This article is part of the supplement: Selected articles from the Twelfth Asia Pacific Bioinformatics Conference (APBC 2014): Genomics
Proposing a highly accurate protein structural class predictor using segmentation-based features
- Equal contributors
1 Institute for Integrated and Intelligent Systems (IIIS), Griffith University, Kessels Road, Brisbane, Australia
2 National ICT Australia (NICTA), Kessels Road, Brisbane, Australia
3 School of Engineering, Griffith University, Kessels Road, Brisbane, Australia
4 School of Engineering, The University of the South Pacific, Suva, Fiji, Fiji
BMC Genomics 2014, 15(Suppl 1):S2 doi:10.1186/1471-2164-15-S1-S2Published: 24 January 2014
Prediction of the structural classes of proteins can provide important information about their functionalities as well as their major tertiary structures. It is also considered as an important step towards protein structure prediction problem. Despite all the efforts have been made so far, finding a fast and accurate computational approach to solve protein structural class prediction problem still remains a challenging problem in bioinformatics and computational biology.
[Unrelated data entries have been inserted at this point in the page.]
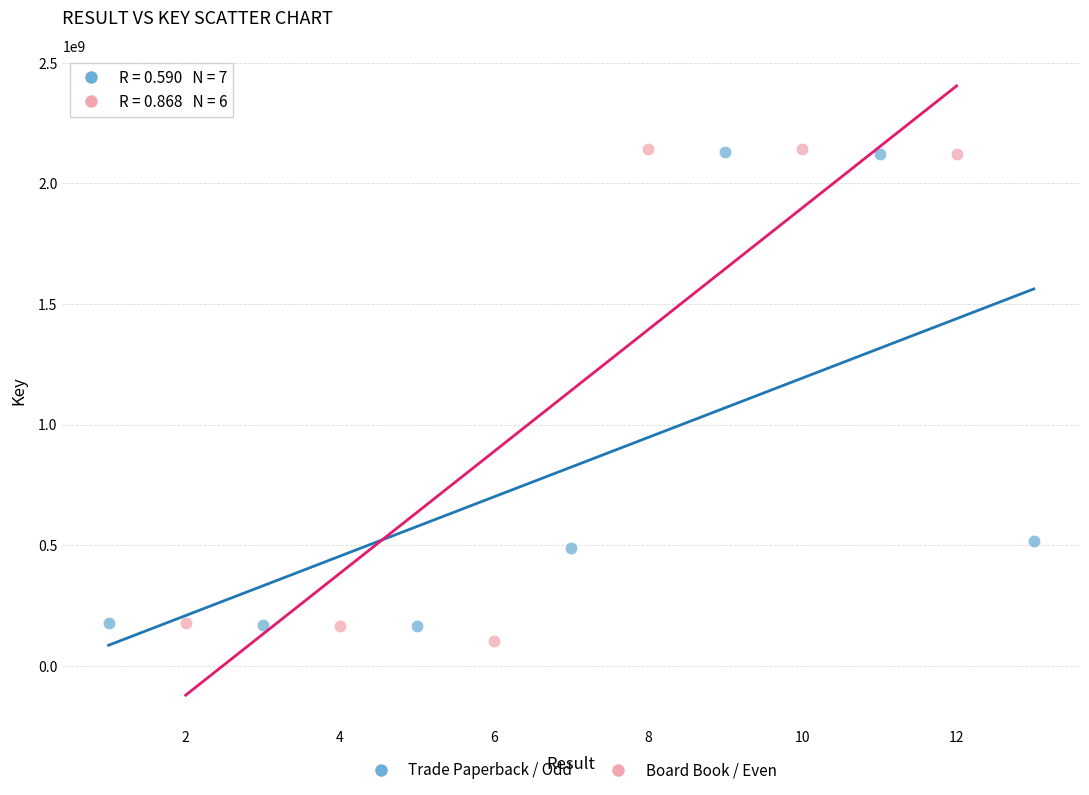

Which series has the widest spread of Y values?

Board Book / Even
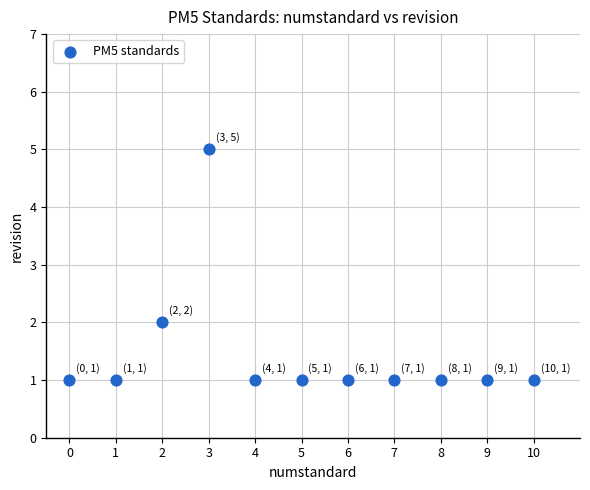

What is the range of Y values (max minus min)?

4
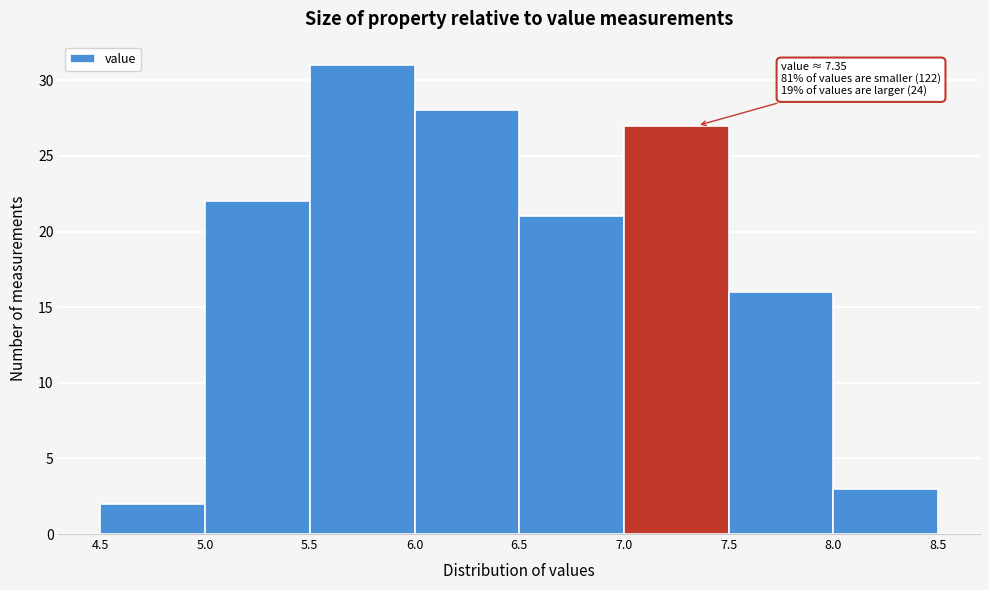

Which range on the x-axis has the tallest bar?

5.5 to 6.0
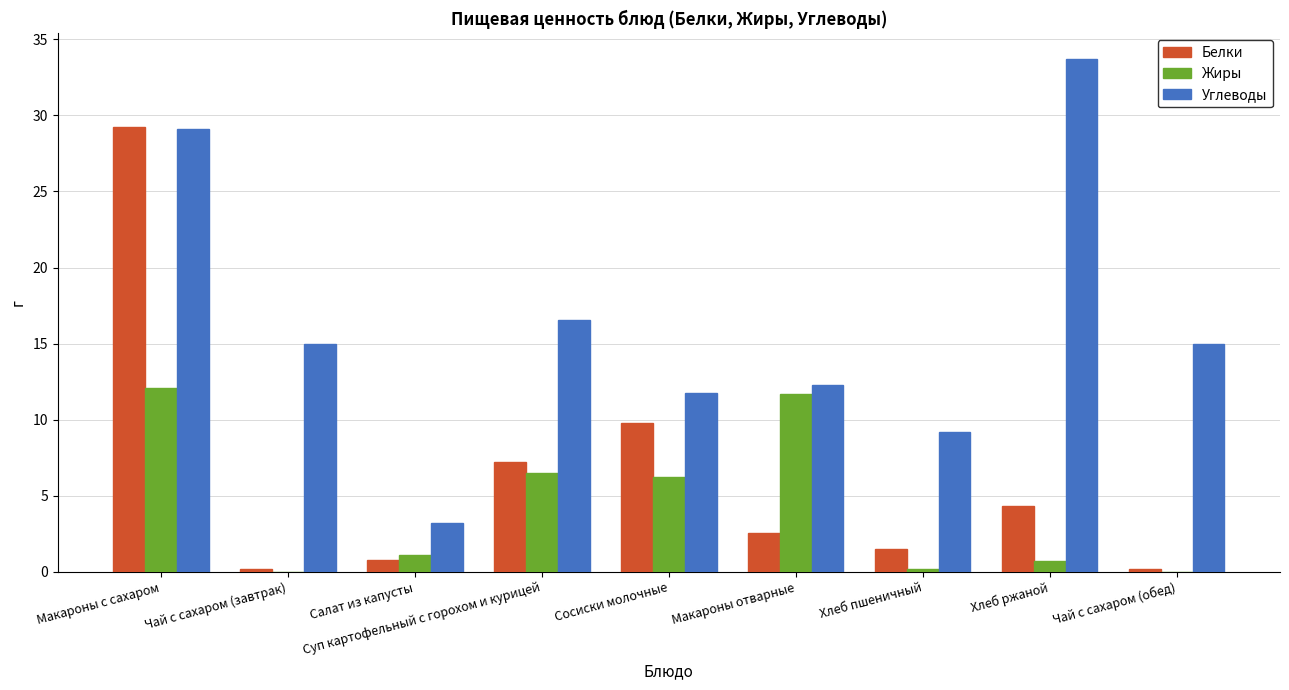

What is the spread (max minus min) of values at Сосиски молочные?

5.5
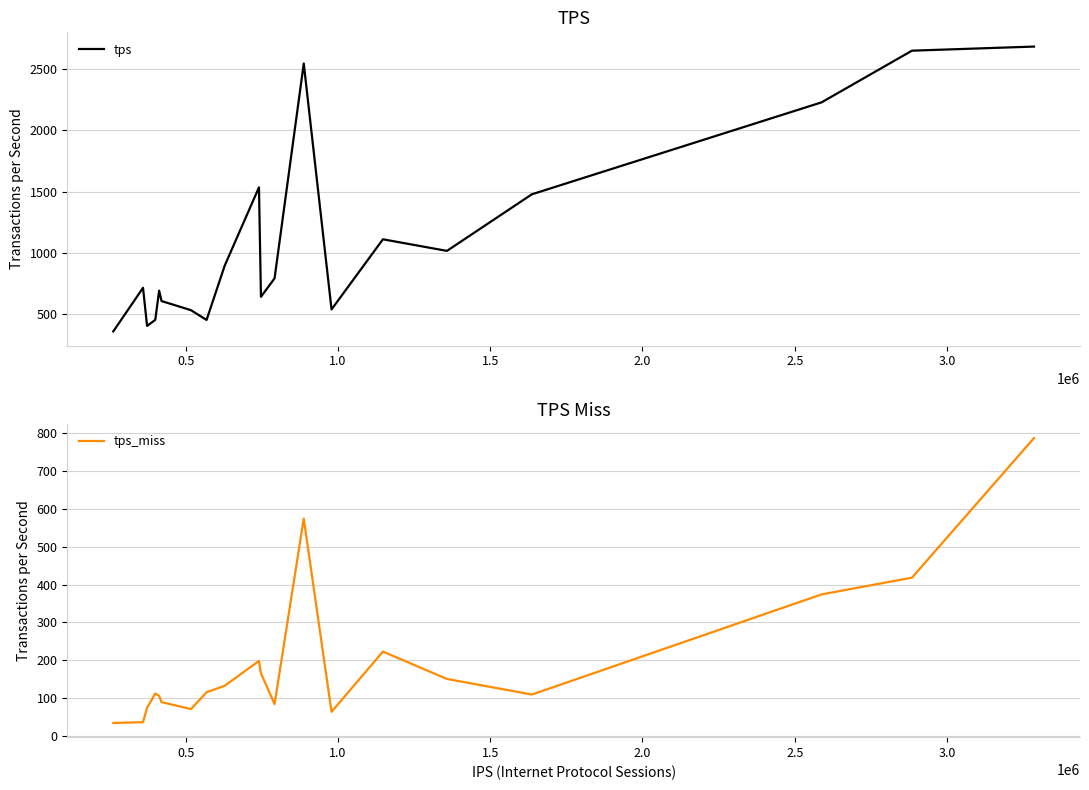

What is the difference between the second highest and second lowest values in the tps series?

2243.5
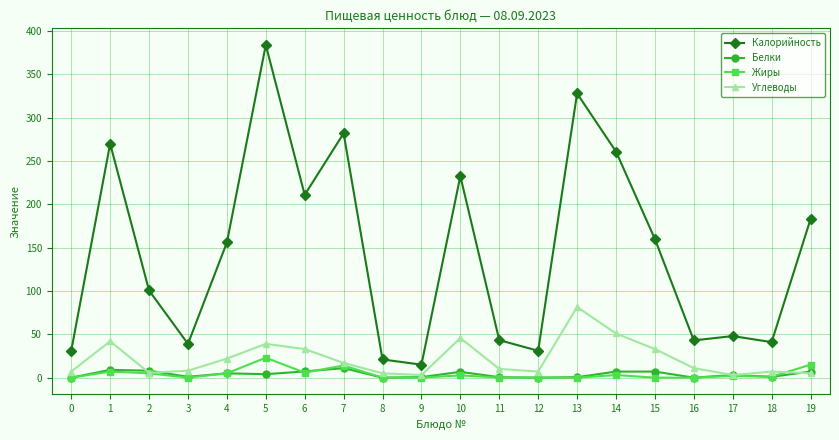

What is the maximum value for Калорийность?

384.0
In this study we propose segmented distribution and segmented auto covariance feature extraction methods to capture local and global discriminatory information from evolutionary profiles and predicted secondary structure of the proteins. By applying SVM to our extracted features, for the first time we enhance the protein structural class prediction accuracy to over 90% and 85% for two popular low-homology benchmarks that have been widely used in the literature. We report 92.2% and 86.3% prediction accuracies for 25PDB and 1189 benchmarks which are respectively up to 7.9% and 2.8% better than previously reported results for these two benchmarks.
By proposing segmented distribution and segmented auto covariance feature extraction methods to capture local and global discriminatory information from evolutionary profiles and predicted secondary structure of the proteins, we are able to enhance the protein structural class prediction performance significantly.